THE PROBLEM.
Copy all of the material below line for line, changing nothing.

Saved data entries:
——

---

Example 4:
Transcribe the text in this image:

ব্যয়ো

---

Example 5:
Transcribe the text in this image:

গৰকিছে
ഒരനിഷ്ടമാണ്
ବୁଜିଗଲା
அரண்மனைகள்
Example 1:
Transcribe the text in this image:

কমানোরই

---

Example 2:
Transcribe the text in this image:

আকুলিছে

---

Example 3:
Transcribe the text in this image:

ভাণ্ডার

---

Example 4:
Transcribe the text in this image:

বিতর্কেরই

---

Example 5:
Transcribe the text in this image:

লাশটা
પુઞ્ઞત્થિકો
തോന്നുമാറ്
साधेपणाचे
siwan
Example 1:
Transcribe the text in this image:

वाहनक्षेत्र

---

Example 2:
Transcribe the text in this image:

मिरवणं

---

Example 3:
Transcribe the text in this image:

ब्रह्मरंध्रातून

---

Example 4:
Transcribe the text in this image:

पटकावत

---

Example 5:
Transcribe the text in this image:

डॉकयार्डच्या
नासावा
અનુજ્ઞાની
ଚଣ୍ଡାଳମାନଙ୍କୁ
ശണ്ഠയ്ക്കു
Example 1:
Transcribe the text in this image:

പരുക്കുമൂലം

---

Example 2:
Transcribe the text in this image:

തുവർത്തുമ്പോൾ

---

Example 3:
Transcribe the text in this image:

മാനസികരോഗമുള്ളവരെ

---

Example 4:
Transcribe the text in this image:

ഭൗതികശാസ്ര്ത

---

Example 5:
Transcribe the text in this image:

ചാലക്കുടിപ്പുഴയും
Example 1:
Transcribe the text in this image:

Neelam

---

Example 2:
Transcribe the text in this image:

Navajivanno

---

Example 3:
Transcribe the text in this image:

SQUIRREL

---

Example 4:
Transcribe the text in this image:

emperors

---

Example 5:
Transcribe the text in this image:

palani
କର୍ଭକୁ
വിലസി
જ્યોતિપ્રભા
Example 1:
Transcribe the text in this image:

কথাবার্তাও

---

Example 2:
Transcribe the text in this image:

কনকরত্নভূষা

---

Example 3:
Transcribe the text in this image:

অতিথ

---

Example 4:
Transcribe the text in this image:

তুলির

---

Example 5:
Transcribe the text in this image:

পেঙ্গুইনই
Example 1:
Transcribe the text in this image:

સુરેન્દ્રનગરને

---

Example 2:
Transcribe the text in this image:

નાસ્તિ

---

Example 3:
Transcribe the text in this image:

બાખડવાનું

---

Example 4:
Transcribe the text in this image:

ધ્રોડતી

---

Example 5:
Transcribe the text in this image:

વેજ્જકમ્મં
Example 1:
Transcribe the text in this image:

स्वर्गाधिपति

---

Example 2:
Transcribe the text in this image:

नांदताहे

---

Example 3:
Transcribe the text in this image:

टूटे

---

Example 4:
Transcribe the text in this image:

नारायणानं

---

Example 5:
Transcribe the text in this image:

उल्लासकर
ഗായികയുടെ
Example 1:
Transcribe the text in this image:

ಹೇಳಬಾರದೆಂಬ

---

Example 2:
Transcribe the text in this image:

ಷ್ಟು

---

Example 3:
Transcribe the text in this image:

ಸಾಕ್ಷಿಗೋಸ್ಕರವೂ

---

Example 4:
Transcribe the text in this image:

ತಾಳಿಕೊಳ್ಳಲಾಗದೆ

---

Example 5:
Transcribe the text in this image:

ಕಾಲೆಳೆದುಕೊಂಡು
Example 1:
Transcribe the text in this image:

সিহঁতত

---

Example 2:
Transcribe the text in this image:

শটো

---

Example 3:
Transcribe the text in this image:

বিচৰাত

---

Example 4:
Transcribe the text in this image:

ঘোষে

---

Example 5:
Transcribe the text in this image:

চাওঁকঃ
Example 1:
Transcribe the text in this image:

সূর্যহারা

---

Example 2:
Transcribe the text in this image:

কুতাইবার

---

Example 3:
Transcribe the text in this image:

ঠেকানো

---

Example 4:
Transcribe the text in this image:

——

TASK RESULT.
---

Example 4:
Transcribe the text in this image:

ব্যয়ো

---

Example 5:
Transcribe the text in this image:

গৰকিছে
ഒരനിഷ്ടമാണ്
ବୁଜିଗଲା
அரண்மனைகள்
Example 1:
Transcribe the text in this image:

কমানোরই

---

Example 2:
Transcribe the text in this image:

আকুলিছে

---

Example 3:
Transcribe the text in this image:

ভাণ্ডার

---

Example 4:
Transcribe the text in this image:

বিতর্কেরই

---

Example 5:
Transcribe the text in this image:

লাশটা
પુઞ્ઞત્થિકો
തോന്നുമാറ്
साधेपणाचे
siwan
Example 1:
Transcribe the text in this image:

वाहनक्षेत्र

---

Example 2:
Transcribe the text in this image:

मिरवणं

---

Example 3:
Transcribe the text in this image:

ब्रह्मरंध्रातून

---

Example 4:
Transcribe the text in this image:

पटकावत

---

Example 5:
Transcribe the text in this image:

डॉकयार्डच्या
नासावा
અનુજ્ઞાની
ଚଣ୍ଡାଳମାନଙ୍କୁ
ശണ്ഠയ്ക്കു
Example 1:
Transcribe the text in this image:

പരുക്കുമൂലം

---

Example 2:
Transcribe the text in this image:

തുവർത്തുമ്പോൾ

---

Example 3:
Transcribe the text in this image:

മാനസികരോഗമുള്ളവരെ

---

Example 4:
Transcribe the text in this image:

ഭൗതികശാസ്ര്ത

---

Example 5:
Transcribe the text in this image:

ചാലക്കുടിപ്പുഴയും
Example 1:
Transcribe the text in this image:

Neelam

---

Example 2:
Transcribe the text in this image:

Navajivanno

---

Example 3:
Transcribe the text in this image:

SQUIRREL

---

Example 4:
Transcribe the text in this image:

emperors

---

Example 5:
Transcribe the text in this image:

palani
କର୍ଭକୁ
വിലസി
જ્યોતિપ્રભા
Example 1:
Transcribe the text in this image:

কথাবার্তাও

---

Example 2:
Transcribe the text in this image:

কনকরত্নভূষা

---

Example 3:
Transcribe the text in this image:

অতিথ

---

Example 4:
Transcribe the text in this image:

তুলির

---

Example 5:
Transcribe the text in this image:

পেঙ্গুইনই
Example 1:
Transcribe the text in this image:

સુરેન્દ્રનગરને

---

Example 2:
Transcribe the text in this image:

નાસ્તિ

---

Example 3:
Transcribe the text in this image:

બાખડવાનું

---

Example 4:
Transcribe the text in this image:

ધ્રોડતી

---

Example 5:
Transcribe the text in this image:

વેજ્જકમ્મં
Example 1:
Transcribe the text in this image:

स्वर्गाधिपति

---

Example 2:
Transcribe the text in this image:

नांदताहे

---

Example 3:
Transcribe the text in this image:

टूटे

---

Example 4:
Transcribe the text in this image:

नारायणानं

---

Example 5:
Transcribe the text in this image:

उल्लासकर
ഗായികയുടെ
Example 1:
Transcribe the text in this image:

ಹೇಳಬಾರದೆಂಬ

---

Example 2:
Transcribe the text in this image:

ಷ್ಟು

---

Example 3:
Transcribe the text in this image:

ಸಾಕ್ಷಿಗೋಸ್ಕರವೂ

---

Example 4:
Transcribe the text in this image:

ತಾಳಿಕೊಳ್ಳಲಾಗದೆ

---

Example 5:
Transcribe the text in this image:

ಕಾಲೆಳೆದುಕೊಂಡು
Example 1:
Transcribe the text in this image:

সিহঁতত

---

Example 2:
Transcribe the text in this image:

শটো

---

Example 3:
Transcribe the text in this image:

বিচৰাত

---

Example 4:
Transcribe the text in this image:

ঘোষে

---

Example 5:
Transcribe the text in this image:

চাওঁকঃ
Example 1:
Transcribe the text in this image:

সূর্যহারা

---

Example 2:
Transcribe the text in this image:

কুতাইবার

---

Example 3:
Transcribe the text in this image:

ঠেকানো

---

Example 4:
Transcribe the text in this image:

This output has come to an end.